While this hardware expertise and pool of latent talent exist in Taiwan, there are some significant elements still required before Taiwan’s ecosystem fills in and becomes a truly fertile ground for startup success.

First, Taiwanese startups need to adjust their aim. Jamie Lin of AppWorks Ventures, a startup incubator founded in 2009, based in Taipei and focused on Chinese internet and mobile phone applications, recently said at an American Institute in Taiwan meeting that Taiwan needs to stop focusing on China, and stop chasing South Korea. That’s old thinking. Those races are done, and Taiwan needs to focus its energy on strengths it can leverage.

Heistermann agrees: “China is not the answer for Taiwan. Taiwanese software startup companies do not have a competitive advantage in China.”

Equally mistaken is for entrepreneurs to take too narrow a view, building only for the Taiwan market. The aim needs to be bigger, Southeast Asia or global.

Missing Ingredients – Business People, Investment, and a Big Exit

While developer and engineering talent is inexpensive and ubiquitous, the country lacks business development talent with international alliances. “We don’t have the PayPal ‘Mafia’ or the Twitter ‘Mafia’. All of these companies that started in the last five to ten years in the Valley that went public or almost went public, and now the first 500 people are starting to leave and start new companies. They have the understanding of how to build a startup. Taiwan doesn’t have that, and the people that are close to it are leaving Taiwan for China or Silicon Valley.” Heistermann says. “I believe in Taiwan with 22 million people here. There are talented developers, but the startup ecosystem suffers from a lack of business talent.”

With the low cost of technical skill on the island, it may be tempting for offshore Taiwanese entrepreneurs to set up shop here while doing their business development elsewhere, a situation that may have superficial appeal, but ultimately does little to develop a prolific scene. Heistermann points out that an important question arises: “Are we setting Taiwan up as a sweatshop for the rest of the world and setting up these R&D centers, or are we getting some talent back here and setting up companies, and have the locals learn from it? It will take years, and then once the exit occurs, then we’ll have them execute and do it. That’s the way Taiwan will be successful in software.” Those Taiwanese who have gone abroad to find success need to be enticed back to build here and teach others.

At this time, local investor money remains on the sidelines. The traditional mindset rooted in the OEM/ODM business model persists and isn’t familiar or comfortable with evaluating software companies. There is a lot of money here to be sure, but the floodgates are closed until a major success materializes. “The mentality in Taiwan won’t change until there has been a significant exit,” Heistermann added. To illustrate this reluctance to invest, there have been successes on the island, like Cubie Messenger which was not able to raise money here despite the fact that it had millions of downloads and was deemed worthy to participate in the 500 Startups Accelerator.

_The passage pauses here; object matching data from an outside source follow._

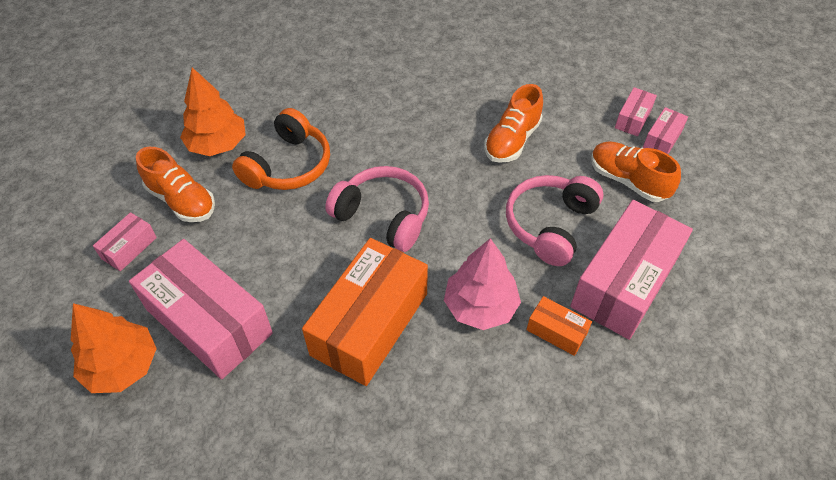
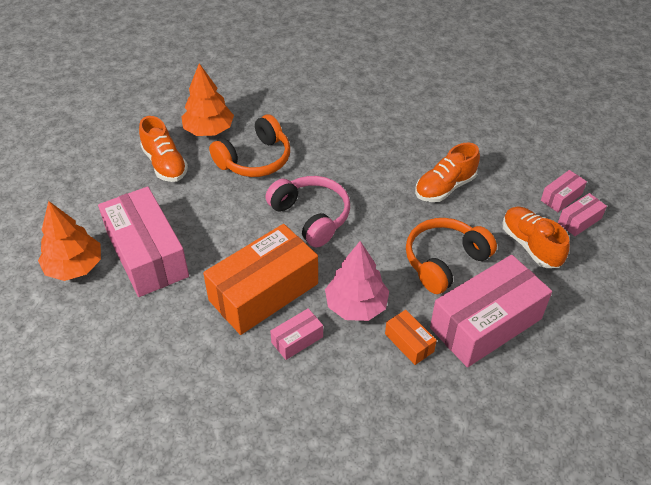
camera: 20 degrees right, 5 degrees down
(129, 248) = (113, 187): pink box -> pink box (297, 339)
(550, 225) = (444, 261): pink headphones -> orange headphones

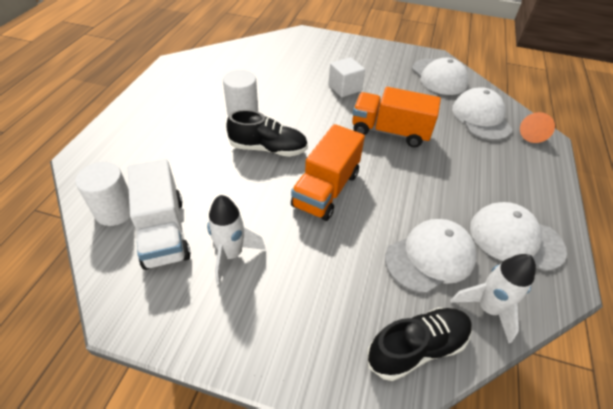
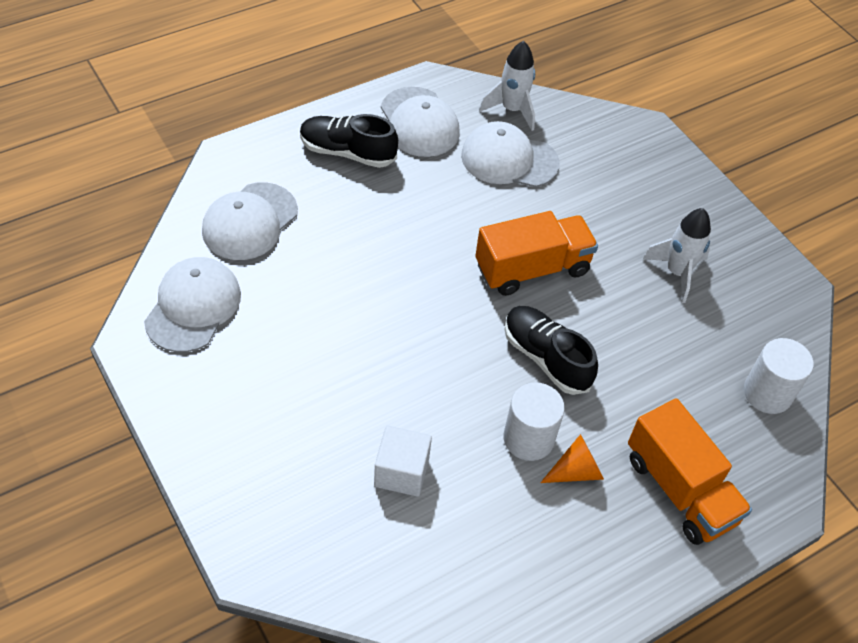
camera: 140 degrees left, 5 degrees up
(163, 231) = (728, 336): white truck -> none
(344, 88) = (346, 383): white cube -> white cube (401, 472)
(390, 131) = (380, 280): orange truck -> orange truck (679, 489)
(417, 348) = (591, 128): black shoe -> black shoe (347, 152)
(531, 134) = (233, 169): orange cone -> orange cone (576, 471)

So this is the scene. Does Taiwan end up using its considerable talent for homegrown successes or does it become a development shop for the rest of the world? Can it seize the opportunity that lay in front of it? Will local investors come off the sidelines and into play? Can Taiwan entice seasoned company builders from Taiwan who’ve found success elsewhere to return, set up businesses, and deliver knockout, homegrown, globally relevant companies while providing a world-class education in company building to local entrepreneurs at the same time? Will the next ten years witness Taiwan’s own version of the PayPal or Twitter Mafia?

It’s a fascinating time to be on the ground in Taiwan. If you’re here now, you’re on the ground floor with the evangelists of the country, flanked by the established titans of hardware. Taiwan’s waiting for a couple of ingredients and a catalyst – an exit – to congeal the disparate elements of the ecosystem and unleash a waterfall of entrepreneurial drive, embedded almost at the genetic level, to become one of the most exciting corners of entrepreneurship in Southeast Asia.